__Exercise brief__: The listing needs restating word for word.

Start of Records to process

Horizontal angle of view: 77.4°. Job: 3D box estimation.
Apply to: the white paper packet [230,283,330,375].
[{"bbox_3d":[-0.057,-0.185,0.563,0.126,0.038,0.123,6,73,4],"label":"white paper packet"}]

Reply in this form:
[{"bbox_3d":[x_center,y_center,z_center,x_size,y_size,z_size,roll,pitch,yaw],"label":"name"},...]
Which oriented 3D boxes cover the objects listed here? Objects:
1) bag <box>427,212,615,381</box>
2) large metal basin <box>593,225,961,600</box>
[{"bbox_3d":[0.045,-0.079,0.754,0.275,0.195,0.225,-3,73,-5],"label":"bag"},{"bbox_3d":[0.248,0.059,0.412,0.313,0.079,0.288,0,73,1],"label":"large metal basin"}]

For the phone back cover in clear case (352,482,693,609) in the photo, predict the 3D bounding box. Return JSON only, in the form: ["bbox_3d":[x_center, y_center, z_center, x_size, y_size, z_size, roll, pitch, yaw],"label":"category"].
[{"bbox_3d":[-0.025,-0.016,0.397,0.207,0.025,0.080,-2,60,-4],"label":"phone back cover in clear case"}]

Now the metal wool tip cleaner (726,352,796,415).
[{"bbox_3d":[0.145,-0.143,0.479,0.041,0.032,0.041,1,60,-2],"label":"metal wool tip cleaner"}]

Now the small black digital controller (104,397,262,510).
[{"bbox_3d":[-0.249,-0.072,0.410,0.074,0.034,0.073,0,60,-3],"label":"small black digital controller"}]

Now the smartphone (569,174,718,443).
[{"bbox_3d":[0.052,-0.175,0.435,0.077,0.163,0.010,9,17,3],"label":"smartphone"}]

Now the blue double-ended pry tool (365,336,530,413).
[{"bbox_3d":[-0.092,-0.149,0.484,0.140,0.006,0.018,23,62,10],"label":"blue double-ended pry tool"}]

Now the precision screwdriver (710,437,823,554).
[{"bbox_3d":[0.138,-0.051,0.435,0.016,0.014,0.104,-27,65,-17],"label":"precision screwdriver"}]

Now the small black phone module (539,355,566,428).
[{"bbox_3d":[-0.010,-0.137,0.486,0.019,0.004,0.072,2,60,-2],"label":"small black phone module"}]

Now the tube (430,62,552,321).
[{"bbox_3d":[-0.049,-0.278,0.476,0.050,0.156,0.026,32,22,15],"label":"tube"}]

End of Records to process

__Response for this exercise__:
Horizontal angle of view: 77.4°. Job: 3D box estimation.
Apply to: the white paper packet [230,283,330,375].
[{"bbox_3d":[-0.057,-0.185,0.563,0.126,0.038,0.123,6,73,4],"label":"white paper packet"}]

Reply in this form:
[{"bbox_3d":[x_center,y_center,z_center,x_size,y_size,z_size,roll,pitch,yaw],"label":"name"},...]
Which oriented 3D boxes cover the objects listed here? Objects:
1) bag <box>427,212,615,381</box>
2) large metal basin <box>593,225,961,600</box>
[{"bbox_3d":[0.045,-0.079,0.754,0.275,0.195,0.225,-3,73,-5],"label":"bag"},{"bbox_3d":[0.248,0.059,0.412,0.313,0.079,0.288,0,73,1],"label":"large metal basin"}]

For the phone back cover in clear case (352,482,693,609) in the photo, predict the 3D bounding box. Return JSON only, in the form: ["bbox_3d":[x_center, y_center, z_center, x_size, y_size, z_size, roll, pitch, yaw],"label":"category"].
[{"bbox_3d":[-0.025,-0.016,0.397,0.207,0.025,0.080,-2,60,-4],"label":"phone back cover in clear case"}]

Now the metal wool tip cleaner (726,352,796,415).
[{"bbox_3d":[0.145,-0.143,0.479,0.041,0.032,0.041,1,60,-2],"label":"metal wool tip cleaner"}]

Now the small black digital controller (104,397,262,510).
[{"bbox_3d":[-0.249,-0.072,0.410,0.074,0.034,0.073,0,60,-3],"label":"small black digital controller"}]

Now the smartphone (569,174,718,443).
[{"bbox_3d":[0.052,-0.175,0.435,0.077,0.163,0.010,9,17,3],"label":"smartphone"}]

Now the blue double-ended pry tool (365,336,530,413).
[{"bbox_3d":[-0.092,-0.149,0.484,0.140,0.006,0.018,23,62,10],"label":"blue double-ended pry tool"}]

Now the precision screwdriver (710,437,823,554).
[{"bbox_3d":[0.138,-0.051,0.435,0.016,0.014,0.104,-27,65,-17],"label":"precision screwdriver"}]

Now the small black phone module (539,355,566,428).
[{"bbox_3d":[-0.010,-0.137,0.486,0.019,0.004,0.072,2,60,-2],"label":"small black phone module"}]

Now the tube (430,62,552,321).
[{"bbox_3d":[-0.049,-0.278,0.476,0.050,0.156,0.026,32,22,15],"label":"tube"}]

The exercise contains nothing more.